I slid my ID in her direction. She paused “Do you have a valid ID?” “It has my picture on it!” I pleaded. “Sorry we need a valid driver’s license, this has expired.” smiling, as if she had given me an irresistible gift.

I calmed my voice “I need the money to pay a fine to get a current driver’s license.” I was boiling inside; frustrated. She smiled back and with a soothing voice “I’m sorry, it’s a rule.” I clinched and briskly grabbed my license and rushed out the door. Now this is a “catch 22.”

I could answer all the codes: “What’s your mothers madden name, SS number, birthday, account number, first pet, favorite color and even what I was doing the previous Wednesday.” Yet no withdraw. My license had a hole in it….but it had my picture with lots of vital information. It wasn’t good enough.

The smile. It killed me. “Sorry it’s a rule.” I had entered an alter realm, where common sense didn’t exist, it was resisted, apparently even banned as a prehistoric idea. “Sorry, it’s a rule!”

 I find this when we help people. A statement is made preceding the thoughtless law: “I never…”, “I always…” ”I never let people living with me do such-and-such.” “I always require them to do such-and-such.”

We must deal with insight, viewing each person as unique.
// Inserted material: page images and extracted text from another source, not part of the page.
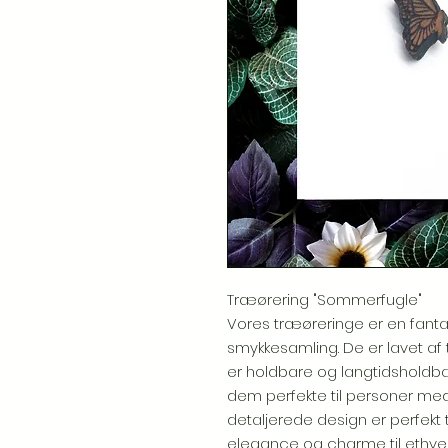
Træørering "Sommerfugle"
Vores træøreringe er en fantasti
smykkesamling. De er lavet af tr
er holdbare og langtidsholdbare
dem perfekte til personer me
detaljerede design er perfekt til
elegance og charme til ethvert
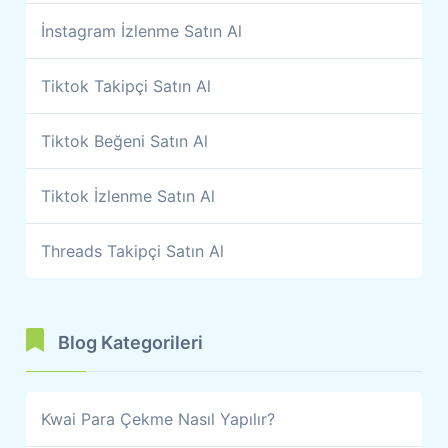
İnstagram İzlenme Satın Al
Tiktok Takipçi Satın Al
Tiktok Beğeni Satın Al
Tiktok İzlenme Satın Al
Threads Takipçi Satın Al
Blog Kategorileri
Kwai Para Çekme Nasıl Yapılır?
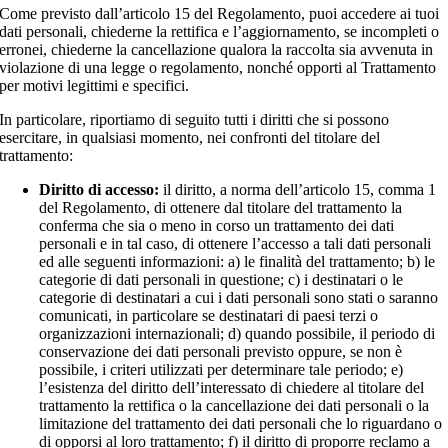
Come previsto dall’articolo 15 del Regolamento, puoi accedere ai tuoi
dati personali, chiederne la rettifica e l’aggiornamento, se incompleti o
erronei, chiederne la cancellazione qualora la raccolta sia avvenuta in
violazione di una legge o regolamento, nonché opporti al Trattamento
per motivi legittimi e specifici.
In particolare, riportiamo di seguito tutti i diritti che si possono
esercitare, in qualsiasi momento, nei confronti del titolare del
trattamento:
Diritto di accesso:
il diritto, a norma dell’articolo 15, comma 1
del Regolamento, di ottenere dal titolare del trattamento la
conferma che sia o meno in corso un trattamento dei dati
personali e in tal caso, di ottenere l’accesso a tali dati personali
ed alle seguenti informazioni: a) le finalità del trattamento; b) le
categorie di dati personali in questione; c) i destinatari o le
categorie di destinatari a cui i dati personali sono stati o saranno
comunicati, in particolare se destinatari di paesi terzi o
organizzazioni internazionali; d) quando possibile, il periodo di
conservazione dei dati personali previsto oppure, se non è
possibile, i criteri utilizzati per determinare tale periodo; e)
l’esistenza del diritto dell’interessato di chiedere al titolare del
trattamento la rettifica o la cancellazione dei dati personali o la
limitazione del trattamento dei dati personali che lo riguardano o
di opporsi al loro trattamento; f) il diritto di proporre reclamo a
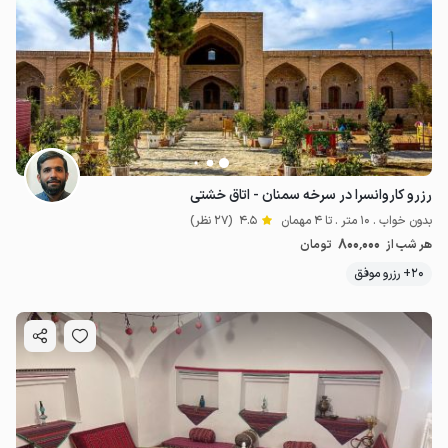
رزرو کاروانسرا در سرخه سمنان - اتاق خشتی
بدون خواب . 10 متر . تا 4 مهمان
4.5
(27 نظر)
800٬000
هر شب از
تومان
20+ رزرو موفق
This requires thinking, analysis of the particular situation, with a risk. Yes, it may not always go well but the risk of not considering the particular person and situation is that people are treated unjustly. We hobble them from moving forward.

We have experienced people using rules instead of care. Love will take the time to consider the particular situation and draw conclusions that will be form fit for that person.  This is how you help people. Hard and fast rules, applying them across the board isn’t how we care for people.

Here is an example: Two guys live at my house one is just out of prison and has trouble with meth and the other is a hard worker, former business owner with a marriage gone-bad but no substance abuse issues. The first cannot just run around and needs supervision, he can’t leave the farm for overnight visits with friend and has a curfew. The latter has free reign and just needs to makes steps for employment.

The first needs to do his work with the court and work on the farm. It isn’t time for getting a job.

Can you see one doesn’t need a job yet the other must find work. One can’t leave the farm except to do business with the courts and recovery and the other can do what he wants.

“Sorry, it’s a rule!” can really limit your ability to help people. Love will consider this and act appropriately for each given situation.

I use these axioms “How would I want to be treated?” “What we I need to help me move forward?” Now that is love applied!